══ Excerpted records

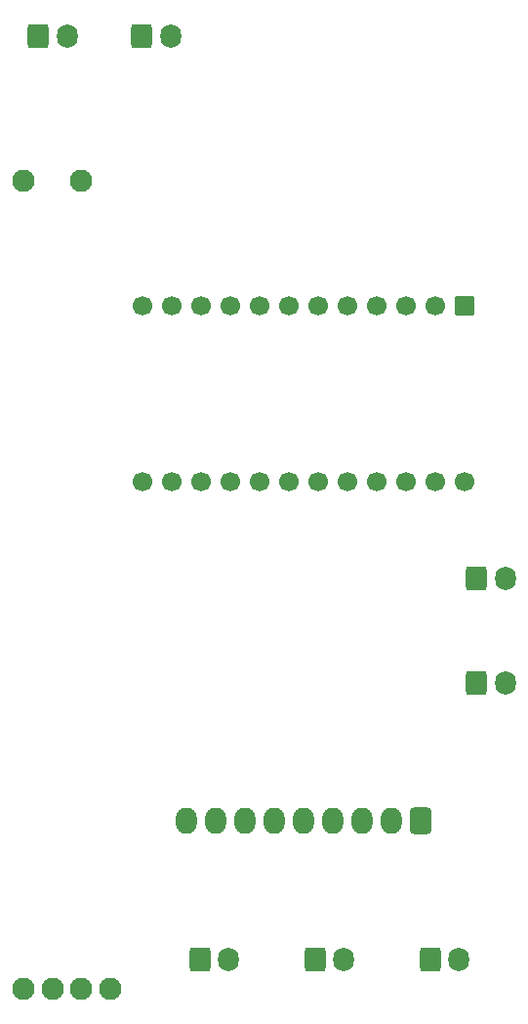
<source format=gbr>
%TF.GenerationSoftware,KiCad,Pcbnew,(6.0.10)*%
%TF.CreationDate,2023-01-17T00:52:56+01:00*%
%TF.ProjectId,SC_Mining_Controller_MkI,53435f4d-696e-4696-9e67-5f436f6e7472,1*%
%TF.SameCoordinates,Original*%
%TF.FileFunction,Soldermask,Top*%
%TF.FilePolarity,Negative*%
%FSLAX46Y46*%
G04 Gerber Fmt 4.6, Leading zero omitted, Abs format (unit mm)*
G04 Created by KiCad (PCBNEW (6.0.10)) date 2023-01-17 00:52:56*
%MOMM*%
%LPD*%
G01*
G04 APERTURE LIST*
G04 Aperture macros list*
%AMRoundRect*
0 Rectangle with rounded corners*
0 $1 Rounding radius*
0 $2 $3 $4 $5 $6 $7 $8 $9 X,Y pos of 4 corners*
0 Add a 4 corners polygon primitive as box body*
4,1,4,$2,$3,$4,$5,$6,$7,$8,$9,$2,$3,0*
0 Add four circle primitives for the rounded corners*
1,1,$1+$1,$2,$3*
1,1,$1+$1,$4,$5*
1,1,$1+$1,$6,$7*
1,1,$1+$1,$8,$9*
0 Add four rect primitives between the rounded corners*
20,1,$1+$1,$2,$3,$4,$5,0*
20,1,$1+$1,$4,$5,$6,$7,0*
20,1,$1+$1,$6,$7,$8,$9,0*
20,1,$1+$1,$8,$9,$2,$3,0*%
G04 Aperture macros list end*
%ADD10RoundRect,0.300000X-0.600000X-0.750000X0.600000X-0.750000X0.600000X0.750000X-0.600000X0.750000X0*%
%ADD11O,1.800000X2.100000*%
%ADD12RoundRect,0.300000X0.620000X0.845000X-0.620000X0.845000X-0.620000X-0.845000X0.620000X-0.845000X0*%
%ADD13O,1.840000X2.290000*%
%ADD14RoundRect,0.050000X0.800000X0.800000X-0.800000X0.800000X-0.800000X-0.800000X0.800000X-0.800000X0*%
%ADD15C,1.700000*%
%ADD16C,1.950000*%
G04 APERTURE END LIST*
D10*
%TO.C,SW2*%
X77000000Y-104000000D03*
D11*
X79500000Y-104000000D03*
%TD*%
D10*
%TO.C,SW5*%
X53000000Y-128000000D03*
D11*
X55500000Y-128000000D03*
%TD*%
D10*
%TO.C,SW6*%
X48000000Y-48000000D03*
D11*
X50500000Y-48000000D03*
%TD*%
D10*
%TO.C,SW7*%
X39000000Y-48000000D03*
D11*
X41500000Y-48000000D03*
%TD*%
D10*
%TO.C,SW4*%
X63000000Y-128000000D03*
D11*
X65500000Y-128000000D03*
%TD*%
D10*
%TO.C,SW3*%
X73000000Y-128000000D03*
D11*
X75500000Y-128000000D03*
%TD*%
D12*
%TO.C,JOY1*%
X72160000Y-115980000D03*
D13*
X69620000Y-115980000D03*
X67080000Y-115980000D03*
X64540000Y-115980000D03*
X62000000Y-115980000D03*
X59460000Y-115980000D03*
X56920000Y-115980000D03*
X54380000Y-115980000D03*
X51840000Y-115980000D03*
%TD*%
D14*
%TO.C,U1*%
X75970000Y-71380000D03*
D15*
X73430000Y-71380000D03*
X70890000Y-71380000D03*
X68350000Y-71380000D03*
X65810000Y-71380000D03*
X63270000Y-71380000D03*
X60730000Y-71380000D03*
X58190000Y-71380000D03*
X55650000Y-71380000D03*
X53110000Y-71380000D03*
X50570000Y-71380000D03*
X48030000Y-71380000D03*
X48030000Y-86620000D03*
X50570000Y-86620000D03*
X53110000Y-86620000D03*
X55650000Y-86620000D03*
X58190000Y-86620000D03*
X60730000Y-86620000D03*
X63270000Y-86620000D03*
X65810000Y-86620000D03*
X68350000Y-86620000D03*
X70890000Y-86620000D03*
X73430000Y-86620000D03*
X75970000Y-86620000D03*
%TD*%
D10*
%TO.C,SW1*%
X77000000Y-95000000D03*
D11*
X79500000Y-95000000D03*
%TD*%
D16*
%TO.C,RV1*%
X37750000Y-130500000D03*
X40250000Y-130500000D03*
X37750000Y-60500000D03*
X42750000Y-130500000D03*
X45250000Y-130500000D03*
X42750000Y-60500000D03*
%TD*%
M02*

</source>
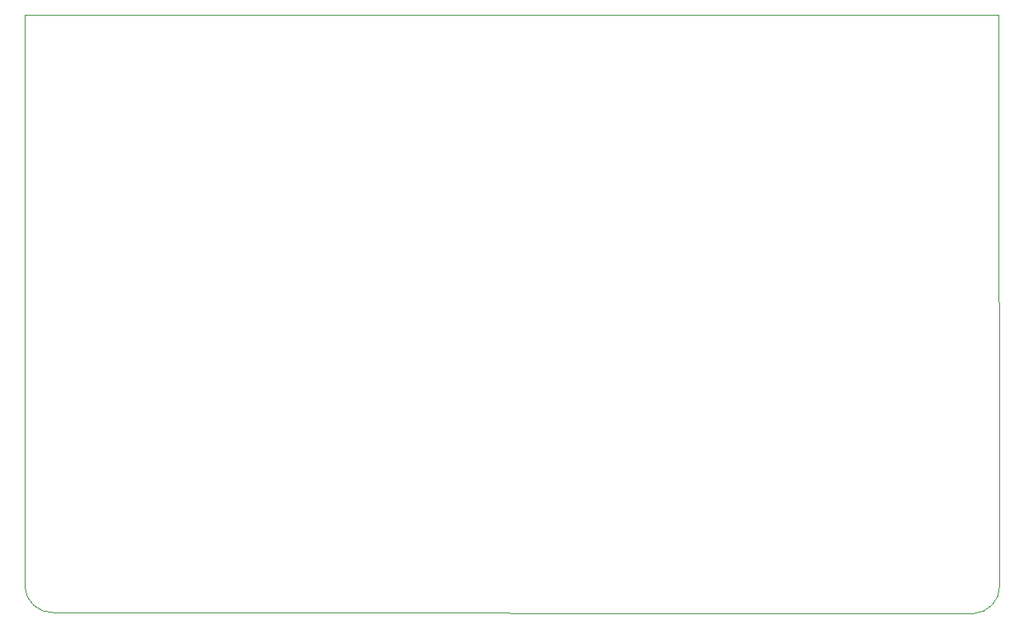
<source format=gbr>
%TF.GenerationSoftware,KiCad,Pcbnew,(6.0.9-0)*%
%TF.CreationDate,2023-01-09T20:35:06+02:00*%
%TF.ProjectId,QE_PCB,51455f50-4342-42e6-9b69-6361645f7063,rev?*%
%TF.SameCoordinates,Original*%
%TF.FileFunction,Profile,NP*%
%FSLAX46Y46*%
G04 Gerber Fmt 4.6, Leading zero omitted, Abs format (unit mm)*
G04 Created by KiCad (PCBNEW (6.0.9-0)) date 2023-01-09 20:35:06*
%MOMM*%
%LPD*%
G01*
G04 APERTURE LIST*
%TA.AperFunction,Profile*%
%ADD10C,0.100000*%
%TD*%
G04 APERTURE END LIST*
D10*
X146700000Y-56642000D02*
X46700000Y-56642000D01*
X46700085Y-115299997D02*
G75*
G03*
X49600062Y-118001752I2800015J98197D01*
G01*
X144098248Y-118100062D02*
G75*
G03*
X146800000Y-115200000I-98248J2800062D01*
G01*
X46700000Y-56642000D02*
X46700000Y-115300000D01*
X49600062Y-118001752D02*
X144098248Y-118100062D01*
X146700000Y-56642000D02*
X146800000Y-115200000D01*
M02*

</source>
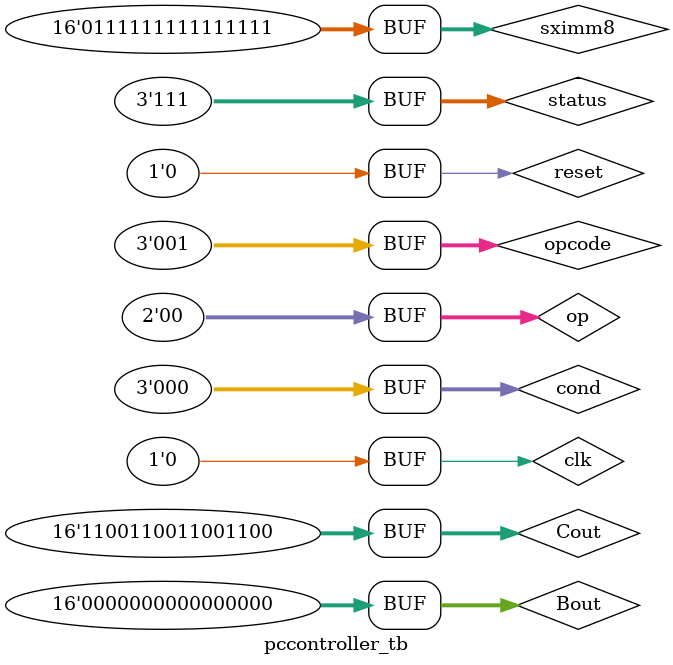
<source format=v>
module pccontroller(clk,reset, opcode, op, cond, Bout, Cout, sximm8, status, IR, PC);
  input clk;
  input reset;
  input [2:0] opcode, cond;
  input [1:0] op;

  input [15:0] Bout, Cout, sximm8;
  input [2:0] status;

  output [15:0] IR;
  output [7:0] PC;

  wire mwrite, msel, execb, incp, loadir;
  wire asel, bsel, loada, loadb, loadc, loads, write;
  wire [1:0] op, ALUop, shift, vsel, nsel;
  wire [2:0] opcode, readnum, writenum, status, cond;
  wire [15:0] Bout, sximm5, sximm8, mdata, IR;
  wire [7:0] PC;


  Program_counter pcx(clk, reset, sximm8, incp, execb, status, cond, msel, Bout, Cout, mwrite, loadir, PC, mdata, IR);

  controller controlx(clk, reset, opcode, op, loadir, incp, execb, msel, mwrite, loada, loadb,
            asel, bsel, loadc, loads, write, nsel, vsel);

endmodule


module pccontroller_tb();
  reg clk;
  reg reset;
  reg [2:0] opcode, cond;
  reg [1:0] op;
  reg [15:0] Bout, Cout, sximm8;
  reg [2:0] status;
  wire [15:0] IR;
  wire [7:0] PC;

  pccontroller dut (clk, reset, opcode, op, cond, Bout, Cout, sximm8, status, IR, PC);

  initial begin
    clk=1'b0;reset=1'b1;opcode=3'b001; op=2'b00; cond=3'b000; Bout=16'b0000000000000000; Cout=16'b1100110011001100; sximm8=16'b0111111111111111; status=3'b111;
    #100

    clk=1'b1;reset=1'b0;
    #100
    clk=1'b0;
    #100

    clk=1'b1;
    #100
    clk=1'b0;
    #100

    clk=1'b1;
    #100
    clk=1'b0;
    #100

    clk=1'b1;
    #100
    clk=1'b0;
    #100

    clk=1'b1;
    #100
    clk=1'b0;
    #100

    clk=1'b1;
    #100
    clk=1'b0;
    #100

    clk=1'b1;
    #100
    clk=1'b0;
    #100

    clk=1'b1;
    #100
    clk=1'b0;
    #100;

    clk=1'b1;
    #100
    clk=1'b0;
    #100;

    clk=1'b1;
    #100
    clk=1'b0;
    #100;

    clk=1'b1;
    #100
    clk=1'b0;
    #100;

    clk=1'b1;
    #100
    clk=1'b0;
    #100;

    clk=1'b1;
    #100
    clk=1'b0;
    #100;

    clk=1'b1;
    #100
    clk=1'b0;
    #100;

    clk=1'b1;
    #100
    clk=1'b0;
    #100;

    clk=1'b1;
    #100
    clk=1'b0;
    #100;

    clk=1'b1;
    #100
    clk=1'b0;
    #100;

    clk=1'b1;
    #100
    clk=1'b0;
    #100;
  end
endmodule

</source>
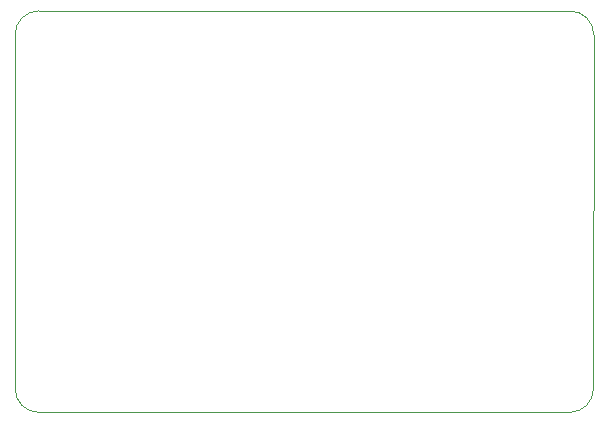
<source format=gbr>
%TF.GenerationSoftware,KiCad,Pcbnew,(5.99.0-9526-g5c17ff0595)*%
%TF.CreationDate,2021-04-11T22:42:20-05:00*%
%TF.ProjectId,E73_Devboard,4537335f-4465-4766-926f-6172642e6b69,rev?*%
%TF.SameCoordinates,Original*%
%TF.FileFunction,Profile,NP*%
%FSLAX46Y46*%
G04 Gerber Fmt 4.6, Leading zero omitted, Abs format (unit mm)*
G04 Created by KiCad (PCBNEW (5.99.0-9526-g5c17ff0595)) date 2021-04-11 22:42:20*
%MOMM*%
%LPD*%
G01*
G04 APERTURE LIST*
%TA.AperFunction,Profile*%
%ADD10C,0.100000*%
%TD*%
G04 APERTURE END LIST*
D10*
X128614214Y-95585786D02*
X173585786Y-95585786D01*
X126614214Y-63600000D02*
X126614214Y-93585786D01*
X173600000Y-61600000D02*
X128614214Y-61600000D01*
X175585786Y-93585786D02*
X175600000Y-63600000D01*
X175585786Y-93585786D02*
G75*
G02*
X173585786Y-95585786I-2000000J0D01*
G01*
X128614214Y-95585786D02*
G75*
G02*
X126614214Y-93585786I0J2000000D01*
G01*
X126614214Y-63600000D02*
G75*
G02*
X128614214Y-61600000I2000000J0D01*
G01*
X173600000Y-61600000D02*
G75*
G02*
X175600000Y-63600000I0J-2000000D01*
G01*
M02*

</source>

════

Job: Within the listing, count the lines that contain the word "mwrite", and give the count by itself.

Output for this task: 3